Fertility care is expensive — a single IVF cycle runs $15,000–$30,000 — and most of it is HSA-eligible. The IRS treats infertility treatment as qualified medical care because it addresses a physical condition affecting bodily function. That means tax-free dollars for a category of spending where the savings are measured in thousands. Here's exactly what qualifies, what doesn't, and where the gray areas are.
What's Clearly HSA-Eligible
- IVF (in vitro fertilization) — the full cycle: monitoring, egg retrieval, lab fees, embryo transfer
- IUI (intrauterine insemination)
- Fertility medications — injectables, hormones, ovulation stimulants (prescription)
- Diagnostic testing — semen analysis, hormone panels, hysterosalpingograms, genetic carrier screening
- Fertility-clinic consultations and monitoring ultrasounds
- Egg, sperm, and embryo freezing when done as part of treatment for a medical condition (including before chemotherapy or other fertility-threatening treatment)
- Surgery to reverse a prior sterilization, or to treat conditions like endometriosis or varicocele affecting fertility
The Storage Question
Ongoing annual storage fees for frozen eggs, sperm, or embryos are eligible when the freezing was medically necessary and there's a current intent to use them for the account holder's (or spouse's/dependent's) treatment. Storage purely for elective "someday maybe" reasons is shakier — keep documentation of the medical rationale. When the freezing is tied to a diagnosed condition or pending fertility-threatening treatment (e.g., cancer), storage is on solid ground.
Egg Freezing Without a Diagnosis
Elective egg freezing — freezing eggs for future use with no current infertility diagnosis — sits in a gray zone. The IRS hasn't issued definitive guidance for purely elective preservation. The conservative position: it's eligible when tied to a medical reason (impending chemo, a diagnosed condition that threatens future fertility) and uncertain when purely elective. If you're freezing electively, a Letter of Medical Necessity from your physician documenting the medical rationale strengthens your position considerably.
Donor and Surrogacy Expenses (The Hard Part)
This is where it gets restrictive. The IRS has historically taken the position that expenses for another person who is not you, your spouse, or your dependent are not qualified medical expenses. That means:
- Donor eggs/sperm: The cost of the donor material and the procedures performed on you (implantation, your monitoring) are generally eligible. Medical expenses incurred by the donor are generally not.

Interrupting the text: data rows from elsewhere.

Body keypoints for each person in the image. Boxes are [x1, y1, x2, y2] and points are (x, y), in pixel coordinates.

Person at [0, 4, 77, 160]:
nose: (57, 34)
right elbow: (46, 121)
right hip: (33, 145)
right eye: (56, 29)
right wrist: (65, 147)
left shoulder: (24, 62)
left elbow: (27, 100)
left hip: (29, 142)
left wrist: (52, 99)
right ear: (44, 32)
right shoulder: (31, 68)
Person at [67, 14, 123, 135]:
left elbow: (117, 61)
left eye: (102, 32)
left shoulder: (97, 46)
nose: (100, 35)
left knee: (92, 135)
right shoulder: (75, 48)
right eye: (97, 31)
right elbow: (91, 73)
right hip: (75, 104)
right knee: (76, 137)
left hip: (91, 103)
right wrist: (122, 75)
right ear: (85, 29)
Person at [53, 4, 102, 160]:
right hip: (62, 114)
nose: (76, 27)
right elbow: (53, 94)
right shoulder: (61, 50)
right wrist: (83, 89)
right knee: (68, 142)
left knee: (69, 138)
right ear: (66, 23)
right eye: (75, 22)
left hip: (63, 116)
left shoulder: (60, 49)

- Surrogacy: Medical expenses for a gestational carrier are generally not HSA-eligible because the carrier isn't you, your spouse, or your dependent. Some of these cases are litigated and evolving — get tax advice for a specific situation.
- Agency and legal fees: Not medical expenses; not eligible.

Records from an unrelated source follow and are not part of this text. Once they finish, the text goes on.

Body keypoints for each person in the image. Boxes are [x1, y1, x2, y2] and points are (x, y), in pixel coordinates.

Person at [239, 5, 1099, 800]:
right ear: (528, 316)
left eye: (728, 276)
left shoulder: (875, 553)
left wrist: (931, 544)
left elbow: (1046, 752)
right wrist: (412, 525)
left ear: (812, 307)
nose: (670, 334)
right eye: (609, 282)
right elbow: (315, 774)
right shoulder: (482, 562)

This is the single most common place people overspend their HSA on fertility and create an audit problem. When in doubt, treat donor/surrogate third-party costs as not eligible unless a tax professional advises otherwise.
What's Not Eligible
- Surrogate/gestational carrier medical bills and compensation
- Adoption fees (not a medical expense at all)
- Agency, legal, and travel-coordination fees
- Elective gender selection without medical indication
- Supplements and "fertility vitamins" marketed for general wellness (eligible only with an LMN for a specific deficiency)
How to Pay and Document
Fertility clinics bill in large, lumpy amounts. Two practical approaches:
- Pay directly from the HSA if you have the balance — simplest audit trail.
- Use the shoebox strategy — pay out of pocket, save the itemized superbill and proof of payment, reimburse yourself later (even years later). Useful when a cycle's cost exceeds your current HSA balance.
Keep itemized invoices with CPT codes, not just credit-card receipts. Fertility clinics can produce these on request. File them with your other records — see receipt storage tips.
Stack an LPFSA and Front-Load the HSA
In a treatment year you'll blow through the family deductible and out-of-pocket max. Moves that compound the savings:
- Front-load the HSA to the family max ($8,750 in 2026) early in the year so funds are available when the clinic bills. See 2026 limits.
- Run dental/vision through a Limited Purpose FSA so HSA dollars stay focused on fertility care.
- If treatment succeeds, roll straight into the having a baby with an HSA playbook.
The Bottom Line
Your own fertility treatment — IVF, IUI, medications, diagnostics, medically-indicated freezing — is HSA-eligible and one of the highest-value uses of the account. The danger zone is third-party costs (donors, surrogates) and purely elective preservation, where eligibility narrows fast. Document the medical rationale, keep itemized invoices, and get tax advice on donor/surrogacy specifics. Browse the eligible items directory when unsure, and model the tax savings in the HSA ROI calculator.